AI-Powered FRA Diagnostics: Using Machine Learning to Classify Winding Faults
Traditional Transformer Frequency Response Analyzer interpretation relies on statistical indices (CC, SDR, ASLE) and engineer experience. While effective, these methods can miss subtle patterns or generate false positives. Machine learning—particularly convolutional neural networks (CNNs) and support vector machines (SVMs)—offers automated pattern recognition that classifies fault types and severity with accuracy approaching expert human interpretation. This article presents the state of AI for FRA diagnostics.
Why Machine Learning for FRA?
FRA signatures are high-dimensional data (500–5000 frequency points per measurement). ML excels at:
- Detecting non-linear patterns that statistical indices miss (e.g., specific notch shapes characteristic of spacer displacement vs. radial buckling).
- Classifying fault type from a single measurement without baseline (using features extracted from the signature shape).
- Fusing FRA with other diagnostic data (DGA, TTR) for multi-modal classification.
- Reducing false positives by learning instrument-specific or site-specific noise patterns.
Feature Engineering for FRA Signatures
Before applying ML, extract relevant features:
- Spectral features: Position, amplitude, and width of the first 10 resonant peaks.
- Shape features: Slope between peaks, roll-off rate above 1 MHz, low-frequency plateau level.
- Statistical features: CC, SDR, ASLE computed against a reference (if available).
- Wavelet features: Decompose signature into time-frequency representations using discrete wavelet transform (DWT).
For deep learning, raw FRA amplitude and phase vectors can be fed directly into a 1D CNN.
Supervised Learning for Fault Classification
Train classifiers on labeled FRA datasets:
- Normal vs. fault (binary classification): SVM with RBF kernel achieves >95% accuracy on balanced datasets.
- Fault type (multi-class): Distinguish between axial displacement, radial buckling, shorted turns, core movement, and lead damage. CNN architectures (ResNet-18 adapted for 1D signals) achieve 85–90% accuracy.
- Severity regression: Predict the degree of displacement (e.g., 5 mm vs. 15 mm) using random forest regression.
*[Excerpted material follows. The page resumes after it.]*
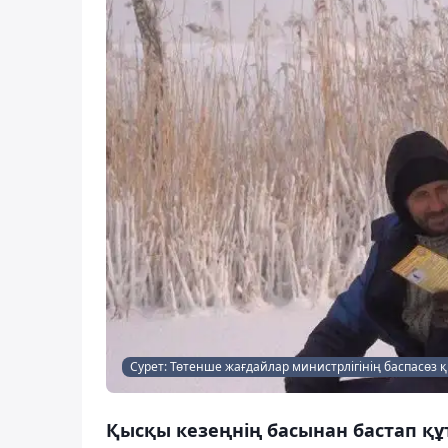
Сурет: Төтенше жағдайлар министрлігінің баспасөз 
Қысқы кезеңнің басынан бастап қ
Case Example: CNN-Based Fault Classification on Field Data
A research team trained a 1D CNN on 2,000 FRA measurements from laboratory-induced faults (axial displacement, radial buckling, shorted turns) and 2,000 normal signatures. The model achieved:
- Normal vs. any fault: 98% accuracy
- Fault type classification: axial displacement 92%, radial buckling 88%, shorted turns 96%, core movement 85%
- Severity estimation: ±2 mm for axial displacement (R² = 0.91)
When tested on 50 field transformers with known fault histories (validated by internal inspection), the CNN correctly classified 47 of 50 (94% accuracy). In two misclassifications, the FRA deviation was due to temperature variation (not damage)—the model lacked temperature metadata. Adding temperature as an input feature improved accuracy to 96%.
Unsupervised Learning for Anomaly Detection
When labeled fault data is scarce, use unsupervised methods:
- Autoencoders: Train on normal FRA signatures; reconstruction error > threshold indicates anomaly.
- One-class SVM: Learn the boundary of normal signatures; points outside are anomalous.
- Isolation Forest: Isolates anomalies by random partitioning; effective for high-dimensional FRA data.
Unsupervised methods detect novel fault types not seen in training, making them suitable for fleet-wide screening.
Practical Implementation for Utilities
Deploy ML-based FRA analysis in stages:
- Curate a labeled dataset from your fleet (minimum 200 normal, 50 fault signatures).
- Train a binary classifier on your instrument's specific frequency range and resolution.
- Integrate the model into the FRA software or cloud platform.
- Use model output as a second opinion alongside traditional statistical indices.
- Periodically retrain with new field data to adapt to instrument drift or new fault types.
Limitations and Challenges
AI for FRA faces several hurdles:
- Data scarcity: Few publicly available FRA fault datasets; utilities must generate their own.
- Instrument variability: Models trained on one FRA instrument may not generalize to another. Use domain adaptation techniques or train on multiple instruments.
- Explainability: Neural networks are black boxes; techniques like SHAP or LIME can highlight which frequency bands drove the classification.
Artificial intelligence does not replace human engineering judgment but augments it. A Transformer Frequency Response Analyzer coupled with machine learning can screen hundreds of transformers, flagging only the most suspicious for expert review—enabling predictive maintenance at fleet scale.